Consider two examples:
1) US708 is traveling at about 1200kps. For simplicity, lets give it one solar mass and have it travel near us at 15000 a.u. In one year it would move about 1 deg. The barycenter between it and the Sun would be half-way between them. Would the Sun gain a new orbital vector around this encroaching star (and barycenter)? I've been thinking it would; simple moment math. But the answer is more likely, no, that gravity is the proper model. [Of course, it will gain a vector, but I am meaning a very strong tangential one matching that of US708 in a binary-type motion for that period, even though orbital acceleration must be considered, too.]

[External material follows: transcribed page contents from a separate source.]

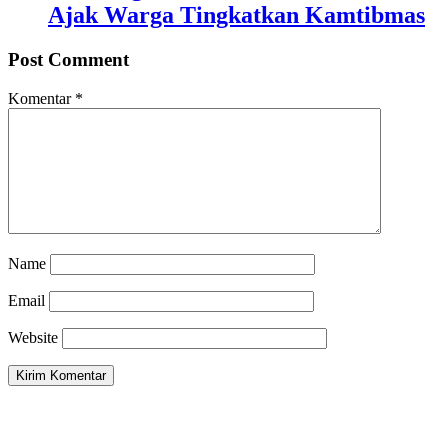
Ajak Warga Tingkatkan Kamtibmas
Post Comment
Komentar
*
Name
Email
Website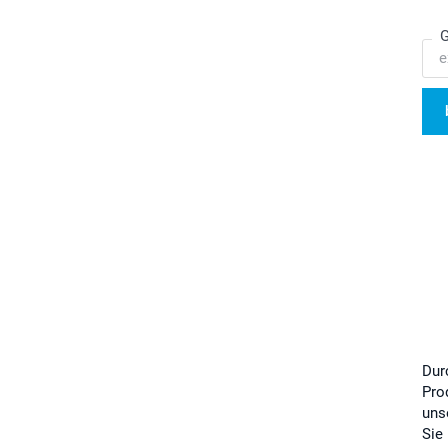
G
Dur
Pro
uns
Sie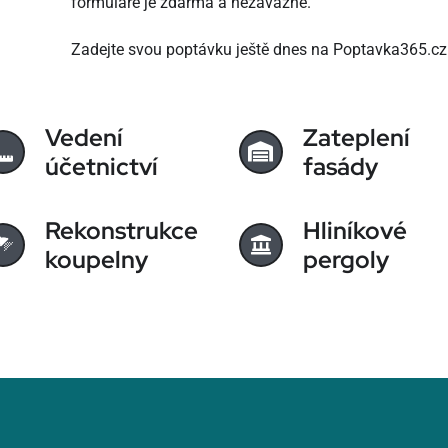
formuláře je zdarma a nezávazné.
Zadejte svou poptávku ještě dnes na Poptavka365.cz
Vedení
Zateplení
účetnictví
fasády
Rekonstrukce
Hliníkové
koupelny
pergoly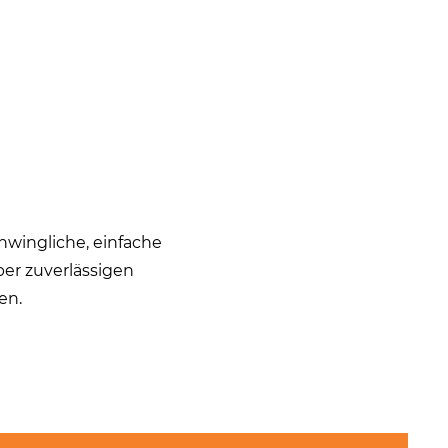
hwingliche, einfache
ber zuverlässigen
en.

2) Saturn's Epimetheus and Janus exchange orbits close to every 4 years. As they near each other, excluding Saturn for a second, their mutual barycenter is easily determined, if we know their mass and locations, and we do. In a heavy-thinking (bull-headed) leverage model, the faster inner moon should swing past the slower moon and outward enough to become the outer orbiting moon. Vice-versa for the other moon. This is exactly what doesn't happen. And I don't think the kinematics improve by adding Saturn to this dynamic. The gravity/Kepler model, however, does work.
Adding the Sun would only change how we plot the motions, which is where the barycenter comes in handy, if it is offset from the c.g. of the primary body. That's the point (no real difference) you both are making, I'm sure. A distant quasar to the solar system, or Milky Way, gives us only a superfluous barycenter; it's useless because there's no effective relative orbital motions. The car/Earth barycenter is also superfluous since the c.g. of Earth itself suffices. [There are exceptions -- my original hand-me-down was an old Old's 98, thus moving the Earth/car barycenter twice that of most others.
] The only purpose in giving the car wings is to get orbital motion's back into the picture for a barycenter term.